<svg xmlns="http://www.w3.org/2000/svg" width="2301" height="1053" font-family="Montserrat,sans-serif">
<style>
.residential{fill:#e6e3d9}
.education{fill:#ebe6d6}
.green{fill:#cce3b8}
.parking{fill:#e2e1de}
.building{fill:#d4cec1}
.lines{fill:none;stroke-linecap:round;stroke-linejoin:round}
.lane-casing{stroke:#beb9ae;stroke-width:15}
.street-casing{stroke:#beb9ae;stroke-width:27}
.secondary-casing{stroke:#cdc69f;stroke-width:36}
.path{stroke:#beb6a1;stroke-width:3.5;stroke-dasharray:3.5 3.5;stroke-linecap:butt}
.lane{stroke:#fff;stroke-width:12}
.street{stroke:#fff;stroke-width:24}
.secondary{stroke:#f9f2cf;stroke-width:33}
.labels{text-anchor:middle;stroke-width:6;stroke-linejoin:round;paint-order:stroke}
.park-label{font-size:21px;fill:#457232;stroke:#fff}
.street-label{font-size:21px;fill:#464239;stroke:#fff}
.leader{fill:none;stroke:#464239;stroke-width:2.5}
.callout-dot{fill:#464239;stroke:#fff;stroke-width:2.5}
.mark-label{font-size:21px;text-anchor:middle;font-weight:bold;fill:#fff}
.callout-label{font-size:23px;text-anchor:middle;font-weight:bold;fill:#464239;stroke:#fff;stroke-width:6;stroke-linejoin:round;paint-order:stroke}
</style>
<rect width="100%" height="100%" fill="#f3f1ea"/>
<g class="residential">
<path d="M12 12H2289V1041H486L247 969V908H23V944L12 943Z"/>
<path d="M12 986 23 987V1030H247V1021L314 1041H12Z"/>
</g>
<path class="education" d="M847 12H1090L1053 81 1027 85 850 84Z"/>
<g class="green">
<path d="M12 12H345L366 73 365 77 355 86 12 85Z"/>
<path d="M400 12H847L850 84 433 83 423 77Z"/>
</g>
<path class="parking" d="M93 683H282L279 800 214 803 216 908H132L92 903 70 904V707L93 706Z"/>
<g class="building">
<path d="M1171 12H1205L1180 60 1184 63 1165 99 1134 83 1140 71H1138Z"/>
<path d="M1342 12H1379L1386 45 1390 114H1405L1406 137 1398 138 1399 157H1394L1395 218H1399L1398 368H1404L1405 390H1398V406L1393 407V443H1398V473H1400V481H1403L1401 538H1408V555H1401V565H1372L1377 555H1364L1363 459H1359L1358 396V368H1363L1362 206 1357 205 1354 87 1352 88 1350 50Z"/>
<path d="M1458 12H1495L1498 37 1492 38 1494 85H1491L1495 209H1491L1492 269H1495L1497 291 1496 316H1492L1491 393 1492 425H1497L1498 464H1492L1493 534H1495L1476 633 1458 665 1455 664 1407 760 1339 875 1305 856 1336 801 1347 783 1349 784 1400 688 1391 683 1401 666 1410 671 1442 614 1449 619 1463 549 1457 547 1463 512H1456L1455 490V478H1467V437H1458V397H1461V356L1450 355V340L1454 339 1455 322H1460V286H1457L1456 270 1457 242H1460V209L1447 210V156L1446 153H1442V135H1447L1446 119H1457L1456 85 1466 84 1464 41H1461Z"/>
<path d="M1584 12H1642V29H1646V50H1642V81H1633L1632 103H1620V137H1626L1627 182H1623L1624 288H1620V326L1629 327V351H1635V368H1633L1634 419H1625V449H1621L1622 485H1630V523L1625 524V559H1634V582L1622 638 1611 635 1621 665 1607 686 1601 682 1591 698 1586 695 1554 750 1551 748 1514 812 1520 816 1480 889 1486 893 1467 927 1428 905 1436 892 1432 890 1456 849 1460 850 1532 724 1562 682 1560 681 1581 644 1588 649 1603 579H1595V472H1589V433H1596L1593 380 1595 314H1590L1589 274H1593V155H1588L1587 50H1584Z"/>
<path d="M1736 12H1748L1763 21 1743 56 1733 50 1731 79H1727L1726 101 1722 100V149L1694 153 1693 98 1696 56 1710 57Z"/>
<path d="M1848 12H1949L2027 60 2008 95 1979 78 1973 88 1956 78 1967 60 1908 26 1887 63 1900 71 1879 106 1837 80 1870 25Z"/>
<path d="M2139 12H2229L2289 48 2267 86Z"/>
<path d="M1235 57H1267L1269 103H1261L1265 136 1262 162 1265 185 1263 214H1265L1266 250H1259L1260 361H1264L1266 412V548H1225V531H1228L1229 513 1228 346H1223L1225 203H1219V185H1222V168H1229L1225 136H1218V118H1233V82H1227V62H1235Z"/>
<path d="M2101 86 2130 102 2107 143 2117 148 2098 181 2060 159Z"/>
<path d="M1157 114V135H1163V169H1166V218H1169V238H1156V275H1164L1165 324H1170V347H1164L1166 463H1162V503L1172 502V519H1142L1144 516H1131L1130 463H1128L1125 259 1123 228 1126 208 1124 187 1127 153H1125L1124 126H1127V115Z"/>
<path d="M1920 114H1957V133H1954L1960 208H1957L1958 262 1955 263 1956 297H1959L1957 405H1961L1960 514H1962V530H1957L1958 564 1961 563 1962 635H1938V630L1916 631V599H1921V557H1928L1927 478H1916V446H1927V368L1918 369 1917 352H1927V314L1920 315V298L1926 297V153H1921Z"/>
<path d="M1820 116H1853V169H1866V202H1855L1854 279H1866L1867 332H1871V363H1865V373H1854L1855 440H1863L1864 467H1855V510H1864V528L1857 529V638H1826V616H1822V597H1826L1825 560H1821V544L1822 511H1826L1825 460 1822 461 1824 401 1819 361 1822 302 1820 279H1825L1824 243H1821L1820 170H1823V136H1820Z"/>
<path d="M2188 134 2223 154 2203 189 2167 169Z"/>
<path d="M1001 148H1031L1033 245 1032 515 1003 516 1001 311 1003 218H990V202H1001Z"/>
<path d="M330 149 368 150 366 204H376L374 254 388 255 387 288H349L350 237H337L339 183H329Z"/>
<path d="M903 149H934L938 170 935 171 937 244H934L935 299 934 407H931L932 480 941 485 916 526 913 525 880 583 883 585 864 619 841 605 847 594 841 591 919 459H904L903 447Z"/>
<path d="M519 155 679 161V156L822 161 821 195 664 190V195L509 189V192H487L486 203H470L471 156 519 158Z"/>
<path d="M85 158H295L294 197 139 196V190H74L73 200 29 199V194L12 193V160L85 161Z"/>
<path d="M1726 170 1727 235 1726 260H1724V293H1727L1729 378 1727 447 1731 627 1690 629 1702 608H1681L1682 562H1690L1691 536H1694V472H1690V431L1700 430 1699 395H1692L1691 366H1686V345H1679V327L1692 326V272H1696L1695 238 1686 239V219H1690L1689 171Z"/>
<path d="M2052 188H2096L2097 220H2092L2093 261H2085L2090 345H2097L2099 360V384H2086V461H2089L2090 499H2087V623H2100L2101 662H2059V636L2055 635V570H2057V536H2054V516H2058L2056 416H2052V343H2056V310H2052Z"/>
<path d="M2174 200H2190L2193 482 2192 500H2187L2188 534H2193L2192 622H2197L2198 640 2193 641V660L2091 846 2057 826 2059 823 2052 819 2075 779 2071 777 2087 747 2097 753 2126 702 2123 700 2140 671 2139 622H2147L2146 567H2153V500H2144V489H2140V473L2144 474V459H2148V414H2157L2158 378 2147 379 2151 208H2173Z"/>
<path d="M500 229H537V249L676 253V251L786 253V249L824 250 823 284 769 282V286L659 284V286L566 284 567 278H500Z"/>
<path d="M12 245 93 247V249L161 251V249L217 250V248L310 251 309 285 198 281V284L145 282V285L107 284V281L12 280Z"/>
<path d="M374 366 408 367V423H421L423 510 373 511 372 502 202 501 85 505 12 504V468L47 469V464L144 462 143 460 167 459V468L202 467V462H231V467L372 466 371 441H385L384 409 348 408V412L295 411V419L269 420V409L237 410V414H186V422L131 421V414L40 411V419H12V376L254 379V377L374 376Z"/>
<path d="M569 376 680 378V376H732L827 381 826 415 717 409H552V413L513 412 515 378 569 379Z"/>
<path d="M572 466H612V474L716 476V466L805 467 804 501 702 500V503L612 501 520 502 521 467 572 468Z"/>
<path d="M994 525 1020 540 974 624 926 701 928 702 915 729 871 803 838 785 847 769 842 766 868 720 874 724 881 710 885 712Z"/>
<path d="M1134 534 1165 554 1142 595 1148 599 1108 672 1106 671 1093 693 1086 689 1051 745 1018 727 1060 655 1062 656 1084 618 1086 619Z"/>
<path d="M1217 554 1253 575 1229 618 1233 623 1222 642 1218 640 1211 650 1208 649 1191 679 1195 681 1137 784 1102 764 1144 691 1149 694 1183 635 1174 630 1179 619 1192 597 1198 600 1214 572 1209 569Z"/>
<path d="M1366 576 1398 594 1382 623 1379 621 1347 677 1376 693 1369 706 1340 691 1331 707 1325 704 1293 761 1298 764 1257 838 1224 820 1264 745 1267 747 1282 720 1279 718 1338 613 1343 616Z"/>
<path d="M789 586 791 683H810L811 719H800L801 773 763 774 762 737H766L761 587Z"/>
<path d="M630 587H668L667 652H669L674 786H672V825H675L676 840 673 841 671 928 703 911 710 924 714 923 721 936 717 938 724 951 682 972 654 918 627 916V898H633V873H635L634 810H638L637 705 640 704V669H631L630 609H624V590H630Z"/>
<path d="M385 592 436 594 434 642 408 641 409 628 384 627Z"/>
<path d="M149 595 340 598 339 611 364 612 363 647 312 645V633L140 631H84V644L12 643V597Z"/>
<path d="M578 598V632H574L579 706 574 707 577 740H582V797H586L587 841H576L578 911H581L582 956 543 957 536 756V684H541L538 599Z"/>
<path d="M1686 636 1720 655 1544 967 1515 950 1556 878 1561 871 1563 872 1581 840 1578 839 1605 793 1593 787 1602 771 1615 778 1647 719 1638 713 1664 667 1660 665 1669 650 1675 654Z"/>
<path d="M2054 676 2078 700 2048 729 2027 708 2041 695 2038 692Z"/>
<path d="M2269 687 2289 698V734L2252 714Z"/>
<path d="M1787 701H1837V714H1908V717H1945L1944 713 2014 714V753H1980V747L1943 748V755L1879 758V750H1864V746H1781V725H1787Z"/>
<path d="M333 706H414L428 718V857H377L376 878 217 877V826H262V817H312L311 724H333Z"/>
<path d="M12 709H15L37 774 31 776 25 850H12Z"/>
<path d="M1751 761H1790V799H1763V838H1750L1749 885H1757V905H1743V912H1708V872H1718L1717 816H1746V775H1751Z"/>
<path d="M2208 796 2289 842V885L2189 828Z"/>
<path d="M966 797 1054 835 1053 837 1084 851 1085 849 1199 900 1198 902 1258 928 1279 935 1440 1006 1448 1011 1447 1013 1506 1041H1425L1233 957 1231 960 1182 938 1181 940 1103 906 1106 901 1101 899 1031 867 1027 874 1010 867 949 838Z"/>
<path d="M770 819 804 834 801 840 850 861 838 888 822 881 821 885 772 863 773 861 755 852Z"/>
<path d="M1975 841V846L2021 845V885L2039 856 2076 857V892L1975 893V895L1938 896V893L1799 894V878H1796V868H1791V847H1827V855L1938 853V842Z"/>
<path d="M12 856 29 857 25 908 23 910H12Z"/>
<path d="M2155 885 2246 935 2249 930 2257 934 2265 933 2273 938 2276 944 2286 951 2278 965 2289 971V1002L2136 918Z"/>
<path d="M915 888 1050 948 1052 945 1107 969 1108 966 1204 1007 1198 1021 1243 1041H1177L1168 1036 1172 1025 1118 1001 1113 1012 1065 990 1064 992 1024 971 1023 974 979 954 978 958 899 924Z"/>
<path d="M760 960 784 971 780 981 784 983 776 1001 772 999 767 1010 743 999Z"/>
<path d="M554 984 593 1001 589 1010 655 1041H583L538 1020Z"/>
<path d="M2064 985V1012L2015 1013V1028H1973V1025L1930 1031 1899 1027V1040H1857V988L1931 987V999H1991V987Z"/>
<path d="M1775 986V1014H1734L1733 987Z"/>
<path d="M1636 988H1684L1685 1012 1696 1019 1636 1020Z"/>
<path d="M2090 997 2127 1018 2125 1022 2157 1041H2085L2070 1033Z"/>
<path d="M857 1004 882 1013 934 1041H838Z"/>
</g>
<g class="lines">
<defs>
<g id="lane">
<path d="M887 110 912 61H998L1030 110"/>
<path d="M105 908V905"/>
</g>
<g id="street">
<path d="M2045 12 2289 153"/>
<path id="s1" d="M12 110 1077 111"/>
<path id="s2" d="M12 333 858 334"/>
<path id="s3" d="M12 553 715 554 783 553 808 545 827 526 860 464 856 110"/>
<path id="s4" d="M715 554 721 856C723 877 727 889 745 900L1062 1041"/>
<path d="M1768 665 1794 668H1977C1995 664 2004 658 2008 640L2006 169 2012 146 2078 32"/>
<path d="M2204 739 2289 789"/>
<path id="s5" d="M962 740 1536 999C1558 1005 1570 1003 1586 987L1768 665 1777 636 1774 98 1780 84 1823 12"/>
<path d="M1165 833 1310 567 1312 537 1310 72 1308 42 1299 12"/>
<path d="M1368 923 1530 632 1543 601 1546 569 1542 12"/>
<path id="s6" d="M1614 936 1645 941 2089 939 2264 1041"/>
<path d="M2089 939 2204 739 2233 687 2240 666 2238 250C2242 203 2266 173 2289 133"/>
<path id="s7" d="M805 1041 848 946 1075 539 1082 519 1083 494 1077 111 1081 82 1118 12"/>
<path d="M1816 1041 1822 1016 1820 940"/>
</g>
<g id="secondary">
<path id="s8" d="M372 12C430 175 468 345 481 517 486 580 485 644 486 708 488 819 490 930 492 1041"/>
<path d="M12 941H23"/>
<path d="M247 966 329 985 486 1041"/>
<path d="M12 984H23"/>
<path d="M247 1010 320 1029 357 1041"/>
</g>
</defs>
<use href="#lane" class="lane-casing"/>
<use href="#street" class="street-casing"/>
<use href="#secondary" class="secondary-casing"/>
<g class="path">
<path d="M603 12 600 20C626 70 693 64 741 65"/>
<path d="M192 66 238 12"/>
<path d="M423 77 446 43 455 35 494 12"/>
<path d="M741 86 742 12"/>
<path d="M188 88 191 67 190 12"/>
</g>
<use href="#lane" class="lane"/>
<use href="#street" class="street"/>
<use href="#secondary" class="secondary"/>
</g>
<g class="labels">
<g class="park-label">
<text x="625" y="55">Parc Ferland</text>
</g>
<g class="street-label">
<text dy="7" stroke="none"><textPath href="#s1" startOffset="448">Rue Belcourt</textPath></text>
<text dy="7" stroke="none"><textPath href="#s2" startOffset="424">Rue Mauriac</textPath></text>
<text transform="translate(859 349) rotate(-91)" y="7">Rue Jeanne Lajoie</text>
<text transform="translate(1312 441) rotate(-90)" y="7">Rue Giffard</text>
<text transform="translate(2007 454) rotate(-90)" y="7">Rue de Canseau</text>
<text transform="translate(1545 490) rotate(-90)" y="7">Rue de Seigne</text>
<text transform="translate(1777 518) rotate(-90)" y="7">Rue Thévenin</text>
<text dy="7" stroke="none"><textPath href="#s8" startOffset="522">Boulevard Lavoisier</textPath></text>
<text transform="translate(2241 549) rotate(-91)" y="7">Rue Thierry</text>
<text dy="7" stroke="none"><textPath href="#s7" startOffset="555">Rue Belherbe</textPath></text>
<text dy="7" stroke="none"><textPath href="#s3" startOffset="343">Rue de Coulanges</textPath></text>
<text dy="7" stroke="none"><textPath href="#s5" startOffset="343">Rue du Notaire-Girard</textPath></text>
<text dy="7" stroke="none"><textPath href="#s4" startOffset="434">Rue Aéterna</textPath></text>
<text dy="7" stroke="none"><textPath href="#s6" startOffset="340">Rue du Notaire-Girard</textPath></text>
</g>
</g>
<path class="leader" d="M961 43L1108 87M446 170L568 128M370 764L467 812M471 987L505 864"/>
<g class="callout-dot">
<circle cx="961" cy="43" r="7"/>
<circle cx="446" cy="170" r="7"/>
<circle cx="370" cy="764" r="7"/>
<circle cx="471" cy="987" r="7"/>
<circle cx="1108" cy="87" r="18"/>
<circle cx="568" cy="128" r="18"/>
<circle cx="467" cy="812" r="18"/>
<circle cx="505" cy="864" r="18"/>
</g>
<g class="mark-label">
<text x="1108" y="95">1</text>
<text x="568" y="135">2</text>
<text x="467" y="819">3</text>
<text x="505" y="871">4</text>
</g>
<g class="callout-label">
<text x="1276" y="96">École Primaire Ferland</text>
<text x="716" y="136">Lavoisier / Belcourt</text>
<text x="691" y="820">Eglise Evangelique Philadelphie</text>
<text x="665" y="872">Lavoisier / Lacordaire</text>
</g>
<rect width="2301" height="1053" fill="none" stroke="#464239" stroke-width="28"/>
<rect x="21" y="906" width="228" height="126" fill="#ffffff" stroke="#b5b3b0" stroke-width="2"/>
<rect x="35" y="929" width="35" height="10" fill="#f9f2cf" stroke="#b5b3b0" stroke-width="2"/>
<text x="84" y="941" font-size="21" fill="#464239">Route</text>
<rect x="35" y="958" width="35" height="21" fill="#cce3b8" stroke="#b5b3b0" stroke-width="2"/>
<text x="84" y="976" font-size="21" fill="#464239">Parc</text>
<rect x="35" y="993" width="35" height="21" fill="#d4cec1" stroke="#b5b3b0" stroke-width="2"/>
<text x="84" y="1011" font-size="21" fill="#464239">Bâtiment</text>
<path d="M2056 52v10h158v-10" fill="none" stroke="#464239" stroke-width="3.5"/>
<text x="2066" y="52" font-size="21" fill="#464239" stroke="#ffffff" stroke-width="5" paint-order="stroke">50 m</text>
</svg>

───

WHAT IS BEING ASKED. Only lines with the word "linecap" are wanted. Find and copy them from the records above.

EXERCISE OUTPUT.
.lines{fill:none;stroke-linecap:round;stroke-linejoin:round}
.path{stroke:#beb6a1;stroke-width:3.5;stroke-dasharray:3.5 3.5;stroke-linecap:butt}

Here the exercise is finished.